**Set exercise 1**
In the passage below about the Boring Company tunnel lawsuit, which two groups filed the suit against the city of Los Angeles?
**Set exercise 2**
Please pick up the passage on the Boring Company tunnel lawsuit where it stops and add a few more paragraphs.

**Given passage**
--------------------------------------------------
This lawsuit, filed last May against the city of Los Angeles by the Sunset Coalition and the Brentwood Residents Coalition, alleged that the Boring Company had improperly evaded environmental review by suggesting the tunnel would be a stand-alone project. California’s environmental review laws do not allow infrastructure projects to be approved piecemeal, and the groups argued that the Boring Company’s proposed “proof-of-concept” tunnel was just one part of what would one day be a sprawling tunnel network across all of LA County. In a joint statement, the parties said the suit was “amicably settled,” but did not reveal its details.

Critics had predicted that California’s environmental review rules would prove a hurdle for the Boring Company’s ambitious plans to eradicate traffic in LA. Juan Matute, who studies urban mobility as associate director of UCLA’s Institute of Transportation Studies, says the idea of innovating in the public right-of-way is philosophically at odds with the way environmental regulations work in the state right now—for better or for worse.

“The approach is fundamentally opposed to what local governments and public sector stakeholders have come to expect from 45-plus years of environmental review: that the public will know everything about the project and potential risks to the environment before public officials approve even a small phase of a project,” Matute told WIRED in May.
--------------------------------------------------
**Provided records**
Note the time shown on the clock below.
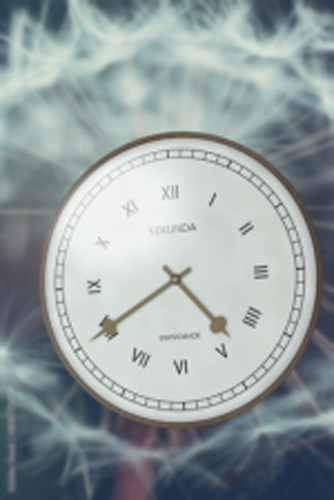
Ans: 4:40
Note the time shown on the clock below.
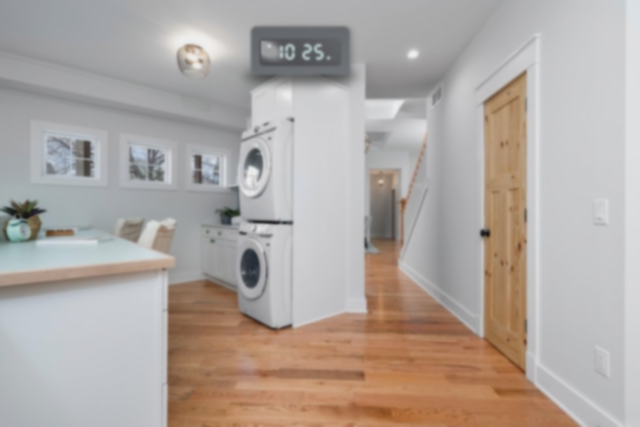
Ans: 10:25
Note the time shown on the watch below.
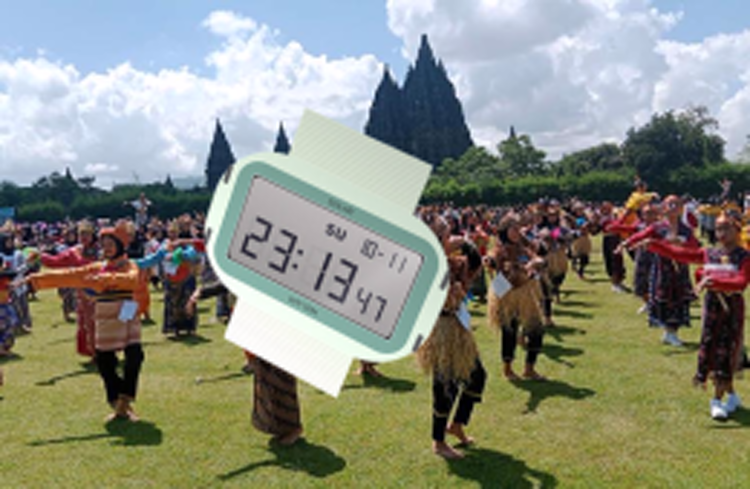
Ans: 23:13:47
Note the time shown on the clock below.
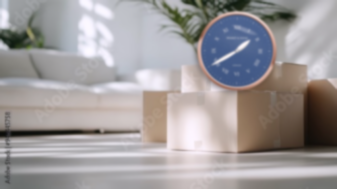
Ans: 1:40
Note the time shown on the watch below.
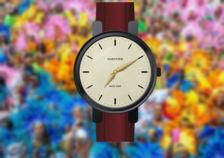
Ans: 7:10
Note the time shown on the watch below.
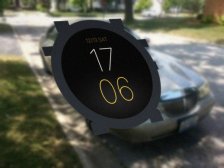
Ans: 17:06
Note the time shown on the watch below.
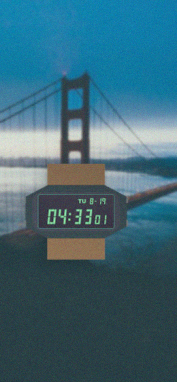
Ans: 4:33:01
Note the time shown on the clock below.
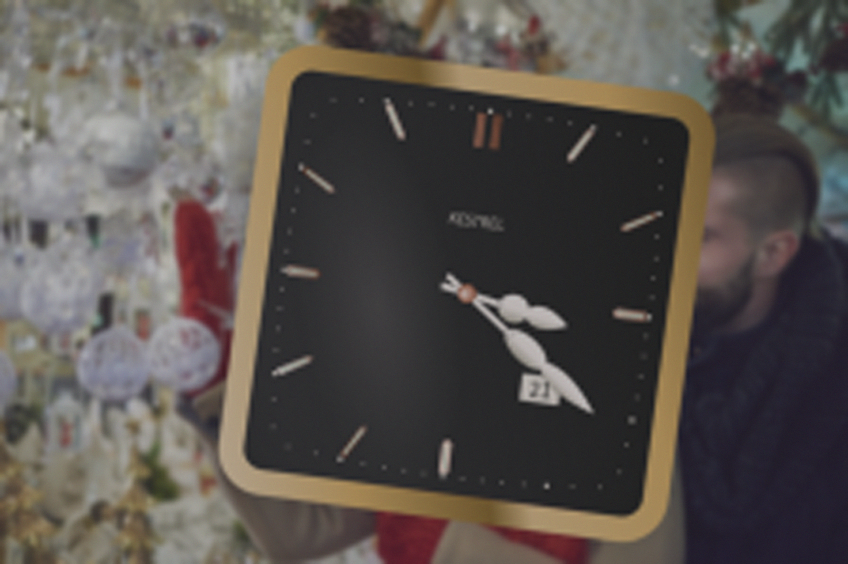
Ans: 3:21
--------------------------------------------------
**Final answer 1**
The Sunset Coalition and the Brentwood Residents Coalition.

**Final answer 2**
Still, the Boring Company has plenty of work in the area. Musk has said that he would like to weave hundreds or even thousands of small stations throughout the metro, supported by layers and layers of 14-foot-diameter tunnels. Next month, BoCo plans to open a 2-mile test tunnel in Hawthorne, right near SpaceX headquarters, to the public. It says it’s moving forward with plans to build another test tunnel, making it easier to get to traffic-engulfed Dodger Stadium. In July, Musk quietly founded a new company called The Brick Store LLC, which will sell bricks made up of the soil extracted from its various infrastructure projects in a brick-and-mortar store just above the exit for its test tunnel in Hawthorne.

The Boring Company also has proposed building a 35-mile “Loop” to connect Maryland and Washington, DC, and has permission to begin preliminary digging in both. And in June, the city of Chicago selected the Boring Company to “enter into exclusive negotiations” to build a high-speed connection between its downtown and O’Hare Airport. (The company did not respond to questions about the status of the Chicago project.) Official buy-in is vital for major infrastructure work. But as the scuttled Sepulveda project makes clear, it takes a lot more than that to dig your way to a ribbon-cutting ceremony.